Yes. Choose Manual five-dice keys and enter one five-digit key per word. The roll sheet shows each key, the rendered word, and the underlying EFF word.
Why does the suffix add less entropy than another word?
One decimal digit has 10 possible values, or about 3.32 bits. One EFF long-list word has 7,776 possible values, or about 12.92 bits.
What should I do if the randomness source says fallback?
Do not use that phrase as the final credential. Regenerate in a browser that provides cryptographic random values or enter physical dice keys manually.
Is the generated passphrase sent away during generation?

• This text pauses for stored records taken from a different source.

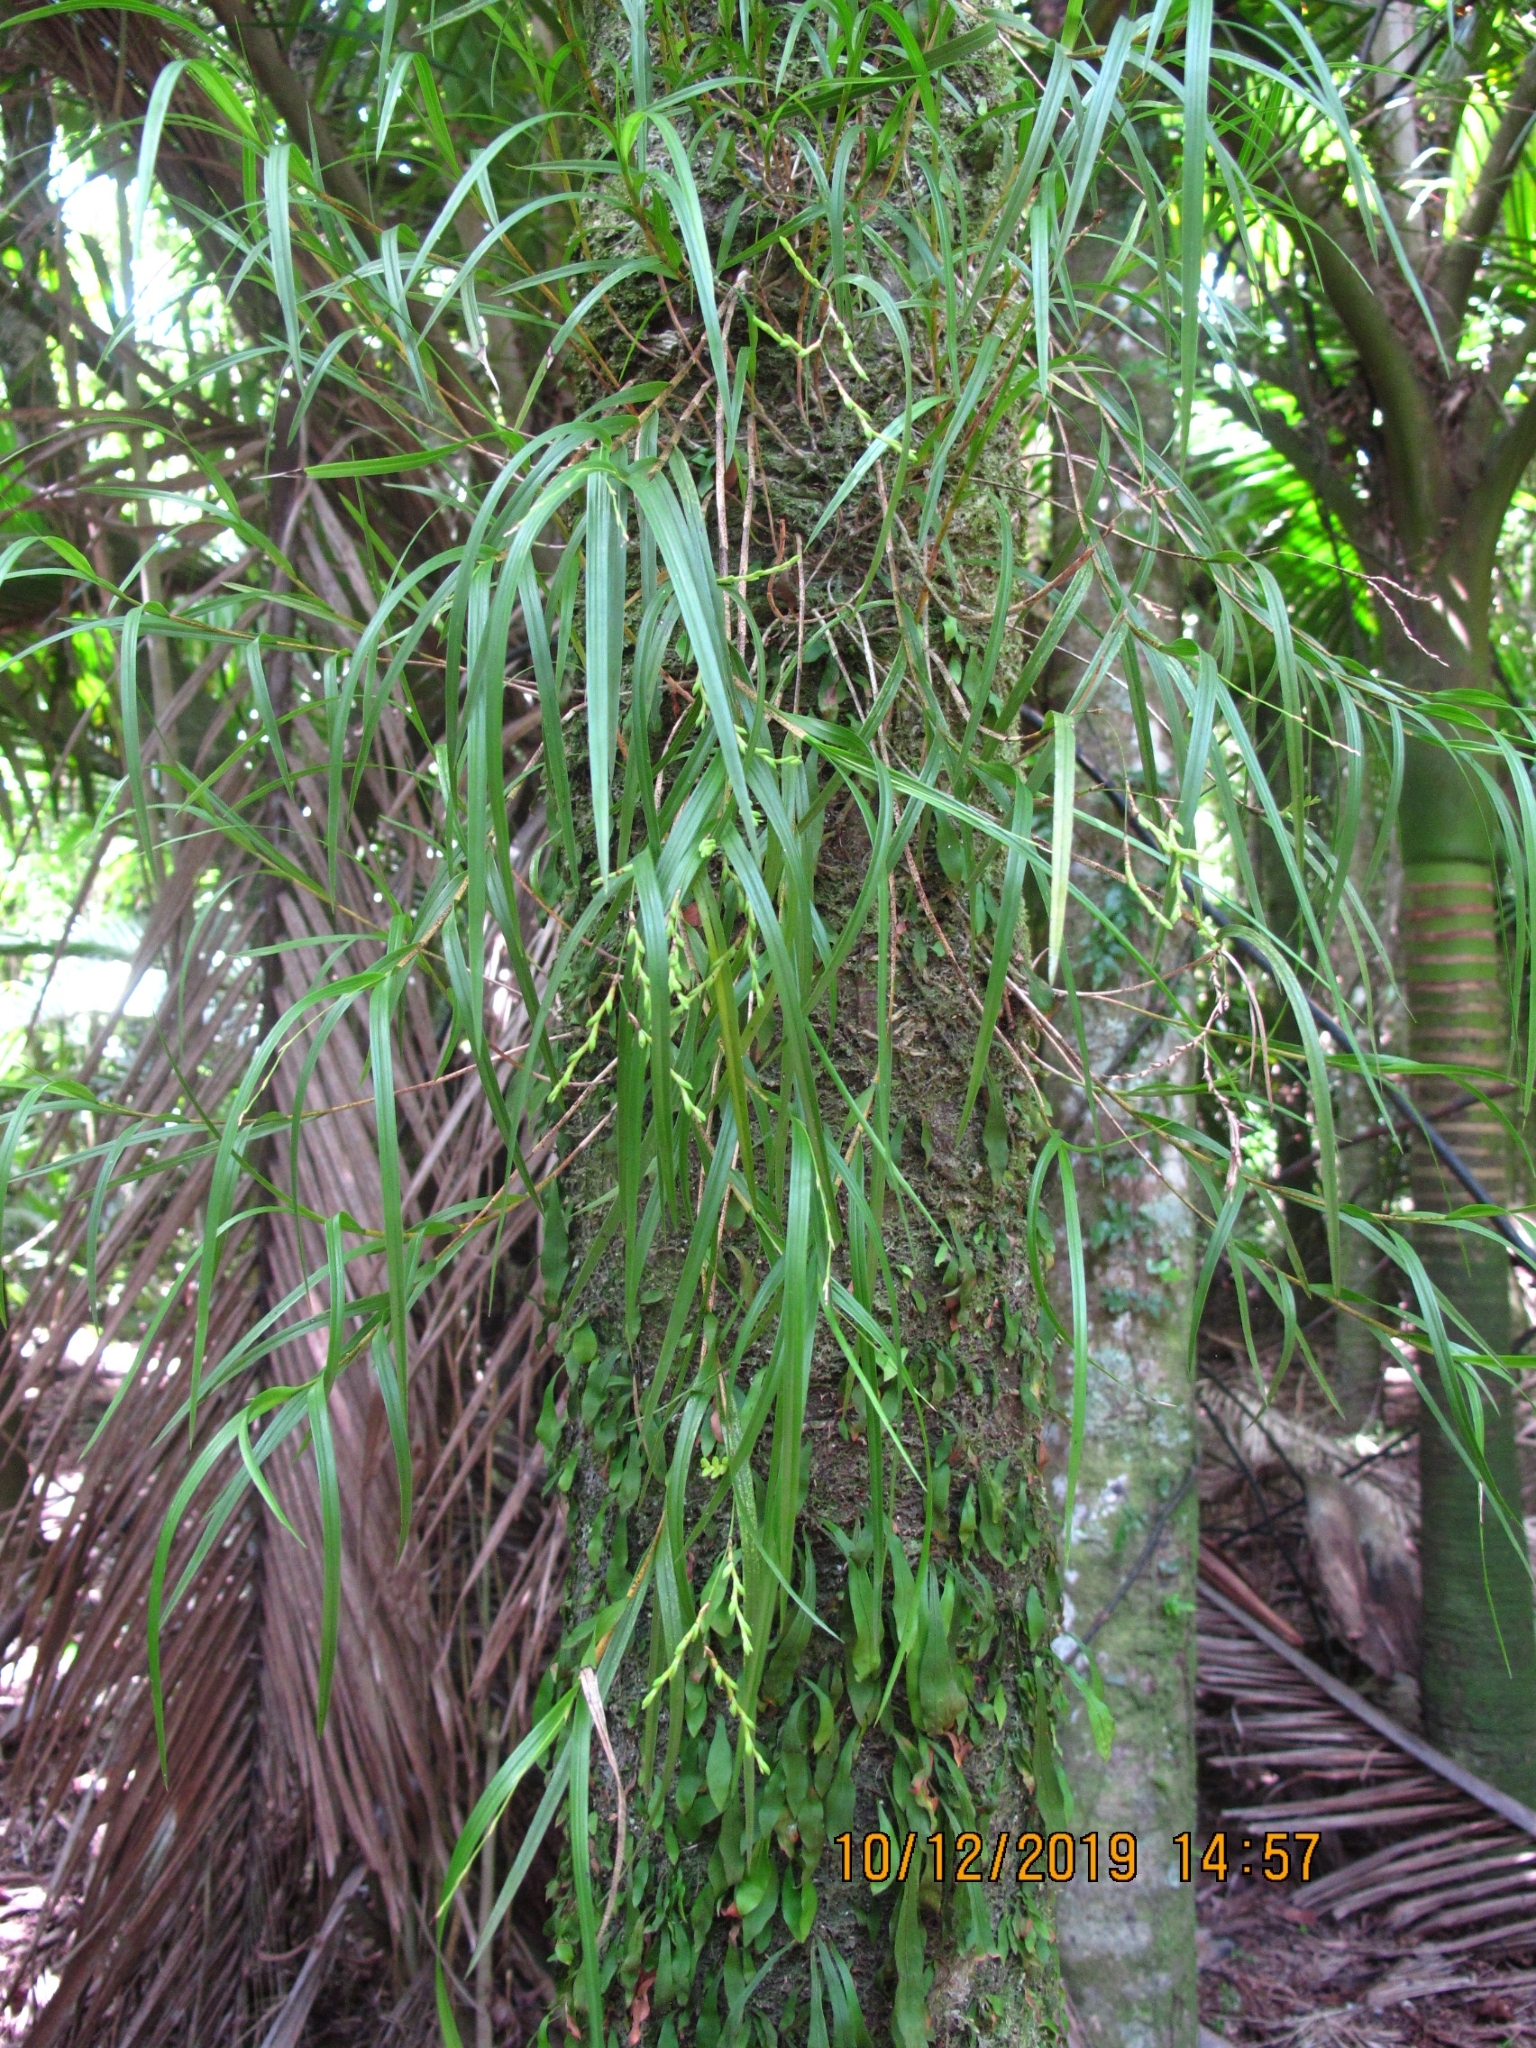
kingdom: Plantae
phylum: Tracheophyta
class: Liliopsida
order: Asparagales
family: Orchidaceae
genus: Earina
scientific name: Earina mucronata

The passphrase is generated in the browser as part of the page interaction. Treat clipboard copies, downloaded reports, JSON exports, and screen shares as sensitive after generation.
Glossary:
- Diceware entropy
- The estimated guessing resistance from independently selected random words.
- EFF long list
- The 7,776-word list used for five-dice passphrases, with one entry per ordered five-dice outcome.
- Five-dice key
- A five-digit code using digits 1 through 6, such as
43146, that selects one word. - Rejection sampling
- A random-selection method that discards out-of-range byte values so die faces stay evenly distributed.
- Compatibility suffix
- Optional random digits appended to satisfy password forms that require a number.
- Policy fit
- The selected checks for length, uppercase letters, digits, symbols, and spaces.
References:
- EFF Dice-Generated Passphrases, Electronic Frontier Foundation.
- EFF's New Wordlists for Random Passphrases, Electronic Frontier Foundation.
- NIST SP 800-63B: Authentication and Authenticator Management, National Institute of Standards and Technology.
- Crypto: getRandomValues() method, MDN Web Docs.